Como arrastrando los pies por el barro. Con la mirada cansada. Y las lágrimas aún más cansadas. Como una vertiente eterna. Ya desgastada de tanto entregar el salado líquido.
Como un cansancio nacido del fracaso y la
amargura. De esa amargura que parece cimentarse a cada hora del día.

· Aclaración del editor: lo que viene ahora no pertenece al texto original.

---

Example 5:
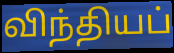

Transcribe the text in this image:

விந்தியப்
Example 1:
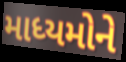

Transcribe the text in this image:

માધ્યમોને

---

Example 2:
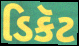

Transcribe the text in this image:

ડિકૅટ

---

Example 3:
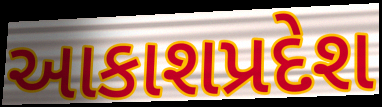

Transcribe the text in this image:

આકાશપ્રદેશ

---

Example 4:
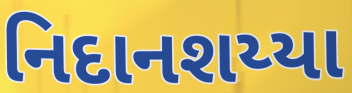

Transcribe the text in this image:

નિદાનશય્યા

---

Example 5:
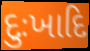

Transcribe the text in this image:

દુઃખાદિ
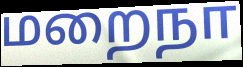
மறைநா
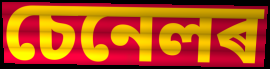
চেনেলৰ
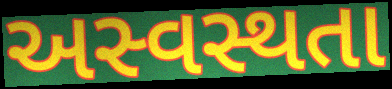
અસ્વસ્થતા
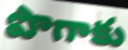
పొగాకు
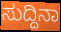
ಸುದ್ದಿನಾ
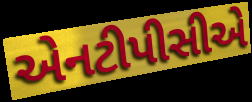
એનટીપીસીએ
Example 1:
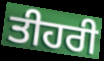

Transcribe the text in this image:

ਤੀਹਰੀ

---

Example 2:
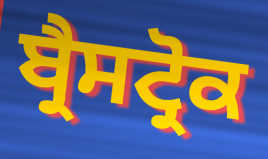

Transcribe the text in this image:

ਬ੍ਰੈਸਟ੍ਰੋਕ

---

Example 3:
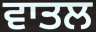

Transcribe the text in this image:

ਵਾਤਲ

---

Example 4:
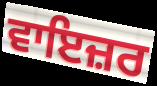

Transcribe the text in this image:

ਵਾਇਜ਼ਰ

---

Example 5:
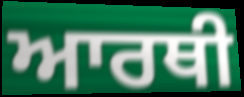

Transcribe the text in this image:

ਆਰਥੀ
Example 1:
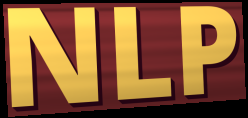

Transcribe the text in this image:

NLP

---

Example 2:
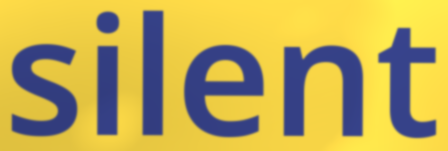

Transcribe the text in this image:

silent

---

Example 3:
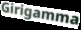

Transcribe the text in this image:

Girigamma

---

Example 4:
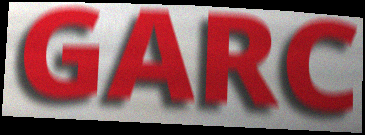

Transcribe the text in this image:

GARC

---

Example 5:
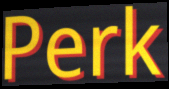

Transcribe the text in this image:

Perk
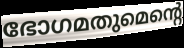
ഭോഗമതുമെന്റെ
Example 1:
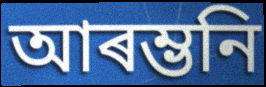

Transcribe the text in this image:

আৰম্ভনি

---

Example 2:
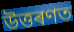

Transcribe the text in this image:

উত্তৰণত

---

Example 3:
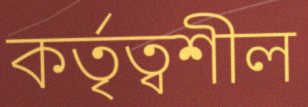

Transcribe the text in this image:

কৰ্তৃত্বশীল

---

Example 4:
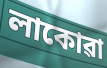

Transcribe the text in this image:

লাকোৱা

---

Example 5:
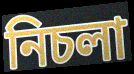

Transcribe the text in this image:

নিচলা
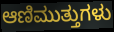
ಆಣಿಮುತ್ತುಗಳು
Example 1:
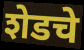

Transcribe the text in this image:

शेडचे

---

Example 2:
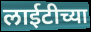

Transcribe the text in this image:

लाईटीच्या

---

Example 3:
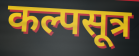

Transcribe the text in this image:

कल्पसूत्र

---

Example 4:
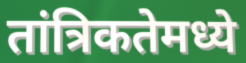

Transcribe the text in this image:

Mario caminó aquellas cinco cuadras en
silencio. Su silencio y el de la calle. Cruzando Suipacha, chocó de frente con
la correntada de aire que atravesaba Diagonal Norte. Miró a los costados. De un
lado, la figura imponente del Obelisco. Del otro, fantasmales palmeras que simbolizaban
Plaza de Mayo. Recordó aquella tarde. Dos semanas antes. La bandera ondeando
con el viento. Un viento que esa noche parecía seguir soplando. Recordó el
rostro de Jimena. Sus ojos grises, al otro lado de la franja de tela, justo en
el otro palo de la bandera. Su sonrisa triste, lejana. Demasiado lejana para alguien
que estaba a escasos tres metros. Ahora estaría a miles de metros. A kilómetros
o más.
Le asomó otra lágrima. Una más. Y van…
Sabía que esa imagen era puro pasado. Un recuerdo
que tendía a confundirse con el viento. A desplegarse por el cielo de esa
ciudad que no era la suya y nunca lo sería. Siguió caminando. Tocó el portero.
Abrieron.
Siempre admiró la belleza oligárquica de esa
escalera. Su lujo añejado de historia. Su brillo pulido, posiblemente, esa
misma tarde. Subió por el ascensor. Dejó atrás el piso en el que podría haber bajado.
Las poleas y el viejo motor lo llevaron hasta arriba. A un piso doce.
Giró la llave en la cerradura. Salió al aire porteño. Lo respiró. Sintió un poco de olor a mierda en la nariz y en los pulmones. Y corrió hacia el vacío.